*** Block opens ***

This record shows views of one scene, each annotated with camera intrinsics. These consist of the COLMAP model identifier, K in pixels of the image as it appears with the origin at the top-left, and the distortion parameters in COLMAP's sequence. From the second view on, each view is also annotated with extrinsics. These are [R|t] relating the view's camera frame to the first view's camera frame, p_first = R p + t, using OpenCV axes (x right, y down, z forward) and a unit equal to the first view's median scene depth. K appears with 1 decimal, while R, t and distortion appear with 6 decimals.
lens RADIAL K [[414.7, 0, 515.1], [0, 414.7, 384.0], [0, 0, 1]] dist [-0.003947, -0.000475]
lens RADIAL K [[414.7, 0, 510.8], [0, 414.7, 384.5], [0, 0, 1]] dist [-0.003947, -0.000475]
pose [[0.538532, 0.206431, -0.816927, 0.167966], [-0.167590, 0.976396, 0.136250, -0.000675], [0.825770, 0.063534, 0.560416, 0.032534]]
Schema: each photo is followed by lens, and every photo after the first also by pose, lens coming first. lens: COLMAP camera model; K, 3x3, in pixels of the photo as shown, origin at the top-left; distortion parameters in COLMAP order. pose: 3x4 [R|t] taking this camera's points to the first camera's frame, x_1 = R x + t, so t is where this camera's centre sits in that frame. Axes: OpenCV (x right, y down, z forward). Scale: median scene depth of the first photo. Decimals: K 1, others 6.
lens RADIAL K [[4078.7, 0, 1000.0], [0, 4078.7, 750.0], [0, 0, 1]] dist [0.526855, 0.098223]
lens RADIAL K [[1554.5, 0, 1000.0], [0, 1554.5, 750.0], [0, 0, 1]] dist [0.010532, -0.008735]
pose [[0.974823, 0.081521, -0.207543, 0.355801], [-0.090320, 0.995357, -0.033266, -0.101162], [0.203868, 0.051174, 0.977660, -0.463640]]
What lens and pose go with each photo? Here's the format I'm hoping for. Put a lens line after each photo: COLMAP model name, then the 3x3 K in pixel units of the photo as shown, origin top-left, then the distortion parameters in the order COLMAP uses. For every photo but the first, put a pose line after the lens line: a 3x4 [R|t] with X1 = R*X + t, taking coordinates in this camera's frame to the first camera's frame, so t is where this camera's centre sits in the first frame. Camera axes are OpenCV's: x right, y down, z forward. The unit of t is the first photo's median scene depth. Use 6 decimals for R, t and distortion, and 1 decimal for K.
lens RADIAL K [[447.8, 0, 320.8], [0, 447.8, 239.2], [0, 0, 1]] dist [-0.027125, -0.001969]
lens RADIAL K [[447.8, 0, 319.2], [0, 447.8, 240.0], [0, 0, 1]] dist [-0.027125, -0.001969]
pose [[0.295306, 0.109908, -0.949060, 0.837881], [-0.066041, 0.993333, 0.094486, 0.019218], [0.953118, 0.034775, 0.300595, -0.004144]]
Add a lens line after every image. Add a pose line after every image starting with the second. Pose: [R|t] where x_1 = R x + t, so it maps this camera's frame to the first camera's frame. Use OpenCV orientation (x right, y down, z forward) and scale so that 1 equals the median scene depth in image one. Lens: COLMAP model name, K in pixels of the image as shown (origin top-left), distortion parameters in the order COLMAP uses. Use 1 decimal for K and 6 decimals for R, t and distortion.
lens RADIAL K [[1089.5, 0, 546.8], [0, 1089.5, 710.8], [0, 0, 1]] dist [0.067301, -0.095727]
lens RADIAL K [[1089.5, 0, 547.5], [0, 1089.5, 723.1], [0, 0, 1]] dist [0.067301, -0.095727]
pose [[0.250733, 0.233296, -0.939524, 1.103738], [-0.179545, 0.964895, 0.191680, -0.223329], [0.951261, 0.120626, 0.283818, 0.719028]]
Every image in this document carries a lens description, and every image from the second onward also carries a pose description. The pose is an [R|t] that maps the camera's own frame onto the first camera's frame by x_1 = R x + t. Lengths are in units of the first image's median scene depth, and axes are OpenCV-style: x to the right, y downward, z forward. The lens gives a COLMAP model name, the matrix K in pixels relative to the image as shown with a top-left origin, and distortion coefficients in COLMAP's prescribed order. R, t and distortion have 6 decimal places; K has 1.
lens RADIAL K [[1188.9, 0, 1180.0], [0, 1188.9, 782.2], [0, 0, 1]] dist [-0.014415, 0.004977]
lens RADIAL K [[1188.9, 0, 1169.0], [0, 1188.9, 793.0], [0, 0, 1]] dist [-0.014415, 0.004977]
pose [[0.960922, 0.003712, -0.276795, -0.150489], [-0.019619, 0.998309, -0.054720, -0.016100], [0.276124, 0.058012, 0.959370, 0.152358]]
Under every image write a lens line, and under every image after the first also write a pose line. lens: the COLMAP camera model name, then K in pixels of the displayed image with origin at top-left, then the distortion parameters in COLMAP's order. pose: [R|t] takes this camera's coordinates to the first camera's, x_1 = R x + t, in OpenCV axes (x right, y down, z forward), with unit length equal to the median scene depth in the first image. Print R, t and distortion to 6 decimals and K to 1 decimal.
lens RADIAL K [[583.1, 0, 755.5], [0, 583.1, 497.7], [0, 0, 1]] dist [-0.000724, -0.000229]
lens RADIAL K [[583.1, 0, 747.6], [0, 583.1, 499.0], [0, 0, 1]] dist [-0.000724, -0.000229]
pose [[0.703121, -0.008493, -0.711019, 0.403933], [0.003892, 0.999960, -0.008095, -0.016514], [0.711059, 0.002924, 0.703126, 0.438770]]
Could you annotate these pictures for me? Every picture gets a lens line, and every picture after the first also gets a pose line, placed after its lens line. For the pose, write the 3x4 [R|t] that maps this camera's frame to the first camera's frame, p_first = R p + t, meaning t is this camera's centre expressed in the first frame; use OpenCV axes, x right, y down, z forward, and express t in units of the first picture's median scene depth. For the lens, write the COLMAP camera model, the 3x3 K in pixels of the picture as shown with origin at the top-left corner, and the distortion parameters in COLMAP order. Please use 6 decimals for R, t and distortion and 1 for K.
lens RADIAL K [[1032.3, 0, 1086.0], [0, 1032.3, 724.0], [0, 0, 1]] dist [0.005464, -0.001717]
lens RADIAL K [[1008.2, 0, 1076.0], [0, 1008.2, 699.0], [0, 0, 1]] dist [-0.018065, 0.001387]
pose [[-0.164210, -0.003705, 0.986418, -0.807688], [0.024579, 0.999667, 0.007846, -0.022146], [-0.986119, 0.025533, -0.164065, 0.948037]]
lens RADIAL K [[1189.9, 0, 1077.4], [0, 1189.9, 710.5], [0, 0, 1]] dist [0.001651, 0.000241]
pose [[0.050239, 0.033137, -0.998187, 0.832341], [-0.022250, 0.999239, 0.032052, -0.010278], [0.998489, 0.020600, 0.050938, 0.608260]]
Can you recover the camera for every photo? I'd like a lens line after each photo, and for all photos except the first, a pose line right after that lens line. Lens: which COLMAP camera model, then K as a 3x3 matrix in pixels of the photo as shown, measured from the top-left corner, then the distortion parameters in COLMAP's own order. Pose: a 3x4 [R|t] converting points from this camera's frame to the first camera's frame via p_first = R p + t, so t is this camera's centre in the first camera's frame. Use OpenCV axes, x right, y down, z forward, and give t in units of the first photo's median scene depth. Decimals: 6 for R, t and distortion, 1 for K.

*** Block closes ***

• **WORK ORDER**
Copy these lines word for word.

• **OUTPUT**
This record shows views of one scene, each annotated with camera intrinsics. These consist of the COLMAP model identifier, K in pixels of the image as it appears with the origin at the top-left, and the distortion parameters in COLMAP's sequence. From the second view on, each view is also annotated with extrinsics. These are [R|t] relating the view's camera frame to the first view's camera frame, p_first = R p + t, using OpenCV axes (x right, y down, z forward) and a unit equal to the first view's median scene depth. K appears with 1 decimal, while R, t and distortion appear with 6 decimals.
lens RADIAL K [[414.7, 0, 515.1], [0, 414.7, 384.0], [0, 0, 1]] dist [-0.003947, -0.000475]
lens RADIAL K [[414.7, 0, 510.8], [0, 414.7, 384.5], [0, 0, 1]] dist [-0.003947, -0.000475]
pose [[0.538532, 0.206431, -0.816927, 0.167966], [-0.167590, 0.976396, 0.136250, -0.000675], [0.825770, 0.063534, 0.560416, 0.032534]]
Schema: each photo is followed by lens, and every photo after the first also by pose, lens coming first. lens: COLMAP camera model; K, 3x3, in pixels of the photo as shown, origin at the top-left; distortion parameters in COLMAP order. pose: 3x4 [R|t] taking this camera's points to the first camera's frame, x_1 = R x + t, so t is where this camera's centre sits in that frame. Axes: OpenCV (x right, y down, z forward). Scale: median scene depth of the first photo. Decimals: K 1, others 6.
lens RADIAL K [[4078.7, 0, 1000.0], [0, 4078.7, 750.0], [0, 0, 1]] dist [0.526855, 0.098223]
lens RADIAL K [[1554.5, 0, 1000.0], [0, 1554.5, 750.0], [0, 0, 1]] dist [0.010532, -0.008735]
pose [[0.974823, 0.081521, -0.207543, 0.355801], [-0.090320, 0.995357, -0.033266, -0.101162], [0.203868, 0.051174, 0.977660, -0.463640]]
What lens and pose go with each photo? Here's the format I'm hoping for. Put a lens line after each photo: COLMAP model name, then the 3x3 K in pixel units of the photo as shown, origin top-left, then the distortion parameters in the order COLMAP uses. For every photo but the first, put a pose line after the lens line: a 3x4 [R|t] with X1 = R*X + t, taking coordinates in this camera's frame to the first camera's frame, so t is where this camera's centre sits in the first frame. Camera axes are OpenCV's: x right, y down, z forward. The unit of t is the first photo's median scene depth. Use 6 decimals for R, t and distortion, and 1 decimal for K.
lens RADIAL K [[447.8, 0, 320.8], [0, 447.8, 239.2], [0, 0, 1]] dist [-0.027125, -0.001969]
lens RADIAL K [[447.8, 0, 319.2], [0, 447.8, 240.0], [0, 0, 1]] dist [-0.027125, -0.001969]
pose [[0.295306, 0.109908, -0.949060, 0.837881], [-0.066041, 0.993333, 0.094486, 0.019218], [0.953118, 0.034775, 0.300595, -0.004144]]
Add a lens line after every image. Add a pose line after every image starting with the second. Pose: [R|t] where x_1 = R x + t, so it maps this camera's frame to the first camera's frame. Use OpenCV orientation (x right, y down, z forward) and scale so that 1 equals the median scene depth in image one. Lens: COLMAP model name, K in pixels of the image as shown (origin top-left), distortion parameters in the order COLMAP uses. Use 1 decimal for K and 6 decimals for R, t and distortion.
lens RADIAL K [[1089.5, 0, 546.8], [0, 1089.5, 710.8], [0, 0, 1]] dist [0.067301, -0.095727]
lens RADIAL K [[1089.5, 0, 547.5], [0, 1089.5, 723.1], [0, 0, 1]] dist [0.067301, -0.095727]
pose [[0.250733, 0.233296, -0.939524, 1.103738], [-0.179545, 0.964895, 0.191680, -0.223329], [0.951261, 0.120626, 0.283818, 0.719028]]
Every image in this document carries a lens description, and every image from the second onward also carries a pose description. The pose is an [R|t] that maps the camera's own frame onto the first camera's frame by x_1 = R x + t. Lengths are in units of the first image's median scene depth, and axes are OpenCV-style: x to the right, y downward, z forward. The lens gives a COLMAP model name, the matrix K in pixels relative to the image as shown with a top-left origin, and distortion coefficients in COLMAP's prescribed order. R, t and distortion have 6 decimal places; K has 1.
lens RADIAL K [[1188.9, 0, 1180.0], [0, 1188.9, 782.2], [0, 0, 1]] dist [-0.014415, 0.004977]
lens RADIAL K [[1188.9, 0, 1169.0], [0, 1188.9, 793.0], [0, 0, 1]] dist [-0.014415, 0.004977]
pose [[0.960922, 0.003712, -0.276795, -0.150489], [-0.019619, 0.998309, -0.054720, -0.016100], [0.276124, 0.058012, 0.959370, 0.152358]]
Under every image write a lens line, and under every image after the first also write a pose line. lens: the COLMAP camera model name, then K in pixels of the displayed image with origin at top-left, then the distortion parameters in COLMAP's order. pose: [R|t] takes this camera's coordinates to the first camera's, x_1 = R x + t, in OpenCV axes (x right, y down, z forward), with unit length equal to the median scene depth in the first image. Print R, t and distortion to 6 decimals and K to 1 decimal.
lens RADIAL K [[583.1, 0, 755.5], [0, 583.1, 497.7], [0, 0, 1]] dist [-0.000724, -0.000229]
lens RADIAL K [[583.1, 0, 747.6], [0, 583.1, 499.0], [0, 0, 1]] dist [-0.000724, -0.000229]
pose [[0.703121, -0.008493, -0.711019, 0.403933], [0.003892, 0.999960, -0.008095, -0.016514], [0.711059, 0.002924, 0.703126, 0.438770]]
Could you annotate these pictures for me? Every picture gets a lens line, and every picture after the first also gets a pose line, placed after its lens line. For the pose, write the 3x4 [R|t] that maps this camera's frame to the first camera's frame, p_first = R p + t, meaning t is this camera's centre expressed in the first frame; use OpenCV axes, x right, y down, z forward, and express t in units of the first picture's median scene depth. For the lens, write the COLMAP camera model, the 3x3 K in pixels of the picture as shown with origin at the top-left corner, and the distortion parameters in COLMAP order. Please use 6 decimals for R, t and distortion and 1 for K.
lens RADIAL K [[1032.3, 0, 1086.0], [0, 1032.3, 724.0], [0, 0, 1]] dist [0.005464, -0.001717]
lens RADIAL K [[1008.2, 0, 1076.0], [0, 1008.2, 699.0], [0, 0, 1]] dist [-0.018065, 0.001387]
pose [[-0.164210, -0.003705, 0.986418, -0.807688], [0.024579, 0.999667, 0.007846, -0.022146], [-0.986119, 0.025533, -0.164065, 0.948037]]
lens RADIAL K [[1189.9, 0, 1077.4], [0, 1189.9, 710.5], [0, 0, 1]] dist [0.001651, 0.000241]
pose [[0.050239, 0.033137, -0.998187, 0.832341], [-0.022250, 0.999239, 0.032052, -0.010278], [0.998489, 0.020600, 0.050938, 0.608260]]
Can you recover the camera for every photo? I'd like a lens line after each photo, and for all photos except the first, a pose line right after that lens line. Lens: which COLMAP camera model, then K as a 3x3 matrix in pixels of the photo as shown, measured from the top-left corner, then the distortion parameters in COLMAP's own order. Pose: a 3x4 [R|t] converting points from this camera's frame to the first camera's frame via p_first = R p + t, so t is this camera's centre in the first camera's frame. Use OpenCV axes, x right, y down, z forward, and give t in units of the first photo's median scene depth. Decimals: 6 for R, t and distortion, 1 for K.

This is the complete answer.